We ask directions of Andre. He says, “Walk down West Grand Boulevard to the main intersection at Woodward and take the Q to the east a couple stops and you’re there.” He neglected to say that the walk along West Grand was exactly one mile.



We get to the DIA with enough time to check our bag and break for the bathroom. Our tour begins in a large entrance hall next to the Diego Court where Rivera painted his “Detroit Industry” murals during the 1932-1933 depression years. We have a choice of one of two guides: a local woman or a transplanted Mexican named Miguel who instantly rhapsodizes about Diego’s Mexico City murals. (You guessed right.)





Before we get to Diego’s Court, Miguel shows us some highlights from several time periods: Babylonian ceramics through Renaissance chiaroscuro (Tintoretto … and a woman (!!!), Artemisia Gentileschi), through post-impressionism (Van Gogh self-portrait) to 1930’s carved wood ceremonial bowl by the Yoruban Olowe of Ise.
We spend a looooong time in front of Rivera’s murals. Soooo much fascinating about them; you just gotta go. A few facts: His wife Frieda was pregnant and lost her child as he was creating the murals so he changed his design and substituted their unborn child in place of the workers opening the box.
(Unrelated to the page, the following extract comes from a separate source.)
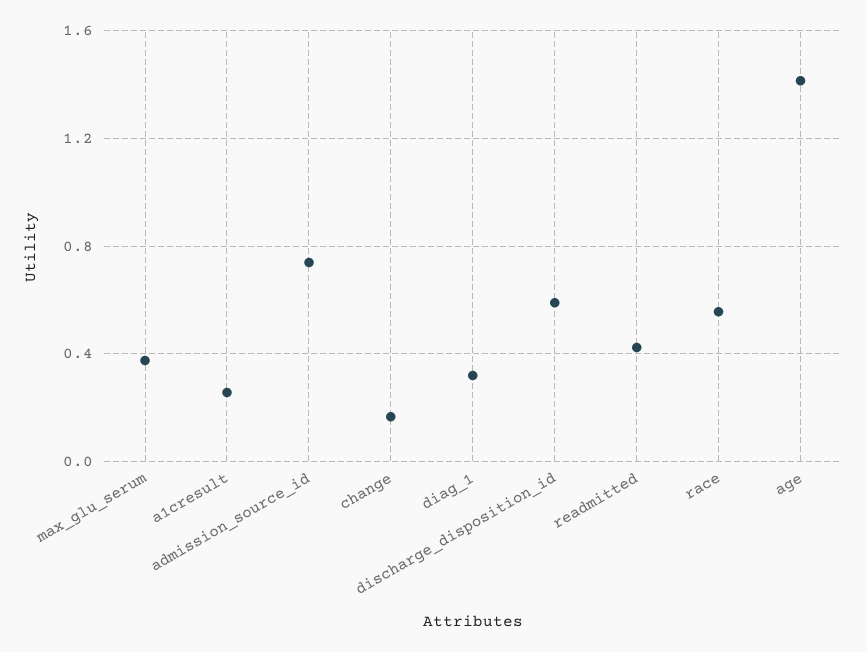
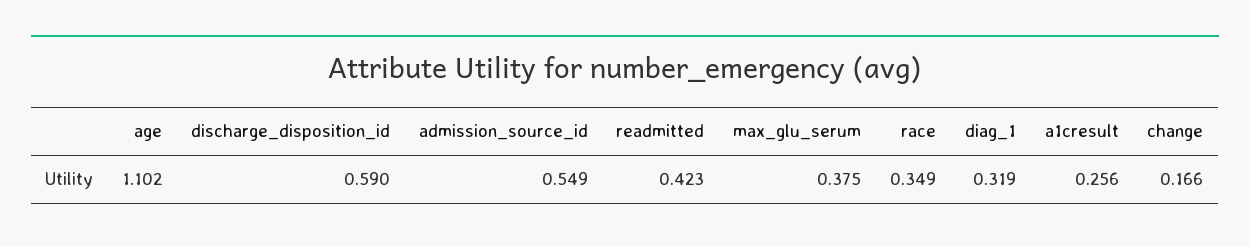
admission_source_id: 0.75 -> 0.549
race: 0.55 -> 0.349
age: 1.4 -> 1.102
He included the highly controversial panel of the kidnapped Lindberg baby (getting a vaccination … ahem …) with Jean Harlow (as Mary?), the DIA director (Joseph?) and famous scientists. He liked comics so he painted in Dick Tracy and the Katzenjammer kids. He appreciated a good beer so the “We Want” is a worker’s plea for some suds during prohibition; he painted the murals in 27 different sections so he had to mix new paint every day (hence the seam behind the pant leg).
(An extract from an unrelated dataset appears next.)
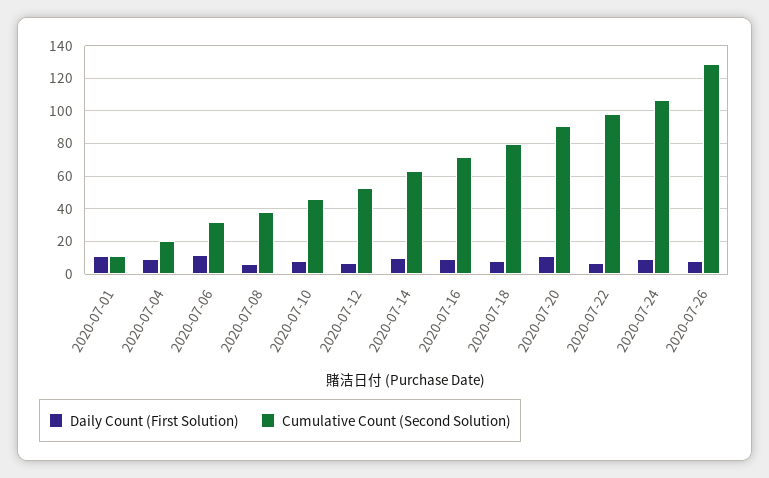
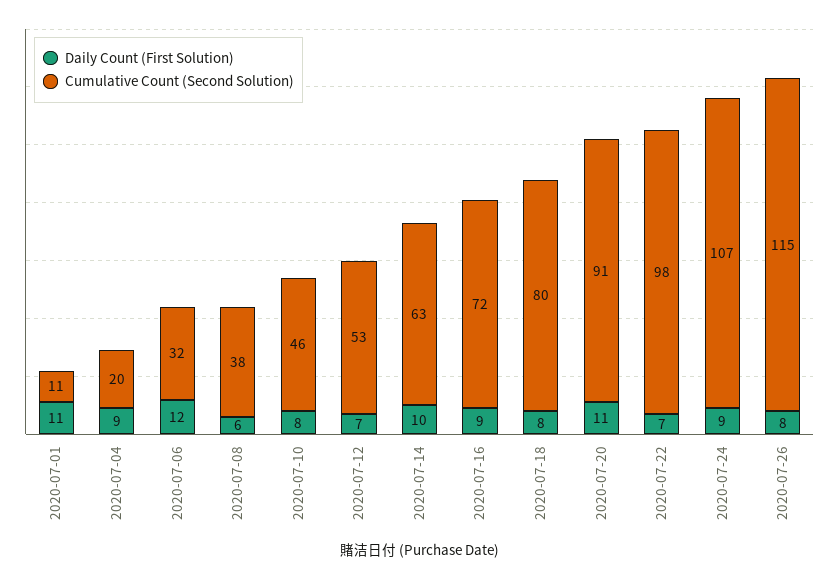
Cumulative Count (Second Solution), 2020-07-26: 130 -> 115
And then … Kismet. Cynthia wants a coke, so we go to the cafe downstairs and David strikes up a conversation with two guys, one of whom holds the 3-month old of his niece sitting to his right. Cynthia chats them up, too, and says we’re doing a house exchange on Steeple Chase Lane in Martinsburg, West Virginia, to see a week of theater (in shephardstown, WV). One guy looks at the other and says, “I bet it’s the Kovacks’ house. We live two doors down the street.” A half-hour of rapid-fire conversation ensues. Cute baby. New amigos. Cynthia checks out the museum shop and we bus back to David Whitney’s hotel for a quick freshen and change of clothes.
We bus back up Woodward for pre-dinner drinks at the Ghost Bar in David Whitney’s mansion (haunted, hence the name), but are turned away due to a private event. Not a catastrophe and we stroll along some neighborhood streets to get to our destination dinner spot: Selden Standard. As you may see in the photo, the place is decorated minimalistically and, though we are a tad early — ’cause no drinks at the Ghost Bar — it fills completely ricky-tick quick.

Our waitress patiently answers our myriad of questions about the many small plates and asks if we’d like drinks. David wants a Negroni but what gin? They don’t have Tanqueray 10 or even Hendricks. But wait! They have “The Gray Whale,” which we tasted at the Bad Luck Bar two nights ago. Result: The most interesting Negroni in quite some time. (Did David get two bottles of the Whale from MacArthur Liquors the day after he returned home? What do you think?)
The food was wonderful. Even worth the prices. A dozen small oysters and cold broccoli salad as appetizers followed by grilled mushrooms in an indescribably delicious sauce (mole blanco, hibiscus onion and pepitas) followed by some barbecued Michigan country ribs and a side of mafaldine with amatriciana and grated pecorino.